Sony gives more PSN attack details, details "Welcome Back" packages - shawndumas
http://arstechnica.com/gaming/news/2011/05/hirai-update.ars
======
thaumaturgy
I like how nobody seems to be able to discuss their systems' compromise for a
full paragraph anymore without using terms like, "illegal attack", "criminal
act", "illegal cyberattack", etc.

I've been noticing a lot more language like that in recent years, whether the
subject is Sony or Wikileaks or a government. I wonder if there's been a
recent shift in the language used for this stuff, or if I've just become more
sensitive to it recently?

edit: Hmm. Some preliminary digging through Google implies an increase in this
kind of language recently.
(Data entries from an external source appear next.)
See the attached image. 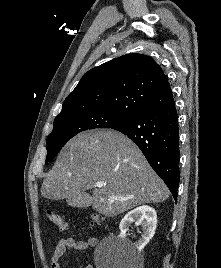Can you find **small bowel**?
I'll list each match as a JSON object with an SVG mask.
<instances>
[{"label": "small bowel", "mask_w": 221, "mask_h": 268, "mask_svg": "<svg viewBox=\"0 0 221 268\" xmlns=\"http://www.w3.org/2000/svg\"><path fill=\"white\" fill-rule=\"evenodd\" d=\"M96 244L97 239L94 237H90L86 240H78L72 237L60 240L51 256L50 268H62L63 256L67 251L75 250L83 252L89 248L95 247ZM85 268H93V266L86 265Z\"/></svg>", "instance_id": "c3829d8e"}]
</instances>
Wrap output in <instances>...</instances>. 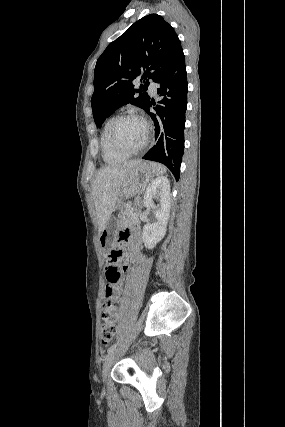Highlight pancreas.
Here are the masks:
<instances>
[{
	"mask_svg": "<svg viewBox=\"0 0 285 427\" xmlns=\"http://www.w3.org/2000/svg\"><path fill=\"white\" fill-rule=\"evenodd\" d=\"M135 211H136V208H132L131 206L126 205L123 211V215L119 220V224L123 226L137 220V216L134 215Z\"/></svg>",
	"mask_w": 285,
	"mask_h": 427,
	"instance_id": "obj_1",
	"label": "pancreas"
}]
</instances>
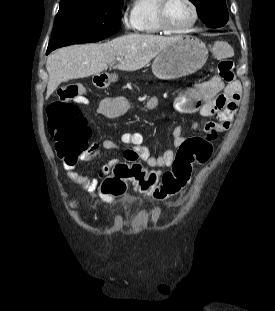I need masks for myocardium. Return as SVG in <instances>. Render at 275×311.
<instances>
[{"label":"myocardium","instance_id":"1","mask_svg":"<svg viewBox=\"0 0 275 311\" xmlns=\"http://www.w3.org/2000/svg\"><path fill=\"white\" fill-rule=\"evenodd\" d=\"M192 9V20L183 28L174 29L172 28L167 21V9L171 0H159L157 7V20L159 27L162 31L169 34H184L188 32L198 21L199 13L198 8L193 0H186Z\"/></svg>","mask_w":275,"mask_h":311}]
</instances>
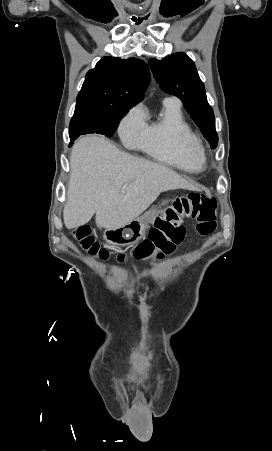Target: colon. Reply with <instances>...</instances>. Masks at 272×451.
<instances>
[{"label": "colon", "mask_w": 272, "mask_h": 451, "mask_svg": "<svg viewBox=\"0 0 272 451\" xmlns=\"http://www.w3.org/2000/svg\"><path fill=\"white\" fill-rule=\"evenodd\" d=\"M185 219L196 223L198 233L211 234L217 227L216 200L213 195L202 192H190L174 198L167 204L163 212L155 218V228L149 232L148 239L142 241L133 251L137 261L157 264L165 256L171 254L177 243L182 241L184 232L182 222ZM72 236L85 251L97 255L99 262H105L109 252L93 238L90 228L86 225L76 227ZM103 251V252H102ZM102 252V253H100ZM115 262H125V253H115Z\"/></svg>", "instance_id": "5ec220e1"}]
</instances>
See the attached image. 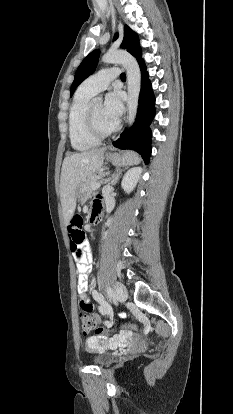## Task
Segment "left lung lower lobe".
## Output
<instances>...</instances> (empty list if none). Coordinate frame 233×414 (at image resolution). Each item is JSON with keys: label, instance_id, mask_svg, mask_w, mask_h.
Wrapping results in <instances>:
<instances>
[{"label": "left lung lower lobe", "instance_id": "left-lung-lower-lobe-1", "mask_svg": "<svg viewBox=\"0 0 233 414\" xmlns=\"http://www.w3.org/2000/svg\"><path fill=\"white\" fill-rule=\"evenodd\" d=\"M138 63L141 69V91L136 121L131 132H123L120 138L113 142V145L120 149H130L138 152L144 162L148 164L152 149V133L149 126L155 115V97L143 59Z\"/></svg>", "mask_w": 233, "mask_h": 414}]
</instances>
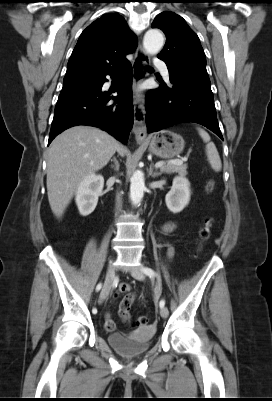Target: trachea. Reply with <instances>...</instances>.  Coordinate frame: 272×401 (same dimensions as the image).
Segmentation results:
<instances>
[{
	"mask_svg": "<svg viewBox=\"0 0 272 401\" xmlns=\"http://www.w3.org/2000/svg\"><path fill=\"white\" fill-rule=\"evenodd\" d=\"M147 69H148V70H151V68H150V67H148Z\"/></svg>",
	"mask_w": 272,
	"mask_h": 401,
	"instance_id": "3493384b",
	"label": "trachea"
}]
</instances>
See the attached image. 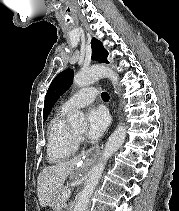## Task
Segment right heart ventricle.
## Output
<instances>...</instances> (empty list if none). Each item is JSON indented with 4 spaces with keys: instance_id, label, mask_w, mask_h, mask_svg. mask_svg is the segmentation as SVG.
Masks as SVG:
<instances>
[{
    "instance_id": "right-heart-ventricle-1",
    "label": "right heart ventricle",
    "mask_w": 179,
    "mask_h": 211,
    "mask_svg": "<svg viewBox=\"0 0 179 211\" xmlns=\"http://www.w3.org/2000/svg\"><path fill=\"white\" fill-rule=\"evenodd\" d=\"M68 111L59 109L47 129V157L52 164H61L77 151V140L67 123Z\"/></svg>"
}]
</instances>
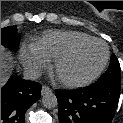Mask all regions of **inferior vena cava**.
Masks as SVG:
<instances>
[{"label":"inferior vena cava","mask_w":123,"mask_h":123,"mask_svg":"<svg viewBox=\"0 0 123 123\" xmlns=\"http://www.w3.org/2000/svg\"><path fill=\"white\" fill-rule=\"evenodd\" d=\"M42 72L38 68H25L23 71L24 79L26 80H36L40 78Z\"/></svg>","instance_id":"1"}]
</instances>
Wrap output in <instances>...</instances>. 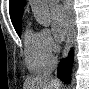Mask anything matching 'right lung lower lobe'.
<instances>
[{
  "mask_svg": "<svg viewBox=\"0 0 89 89\" xmlns=\"http://www.w3.org/2000/svg\"><path fill=\"white\" fill-rule=\"evenodd\" d=\"M73 62V52L71 51L67 59H62L58 65V77L65 83L70 82V72Z\"/></svg>",
  "mask_w": 89,
  "mask_h": 89,
  "instance_id": "1",
  "label": "right lung lower lobe"
}]
</instances>
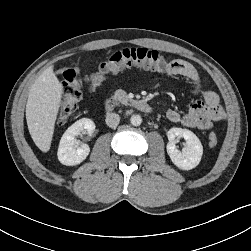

The number of search results for "illegal
cyberattack" (unquoted search string) in news.google.com is 150 for 2011, 242
for 2010, 185 for 2008-2009 _combined_ , 72 for 2007, and 55 for 2002-2004,
and a number of the older results appear at first glance to be unrelated to
actual hacks.

That's odd.

edit 2: Massaging the search terms a bit seems to yield proportional results.
For example, compare the language in this article from 2007
(<http://abcnews.go.com/TheLaw/story?id=3966047>) against the language of
similar articles today.

I know it's off-topic, but now I'm quite curious why around 2009 or 2010
everyone suddenly decided that they needed to emphasize the illegality or
criminality of compromising systems?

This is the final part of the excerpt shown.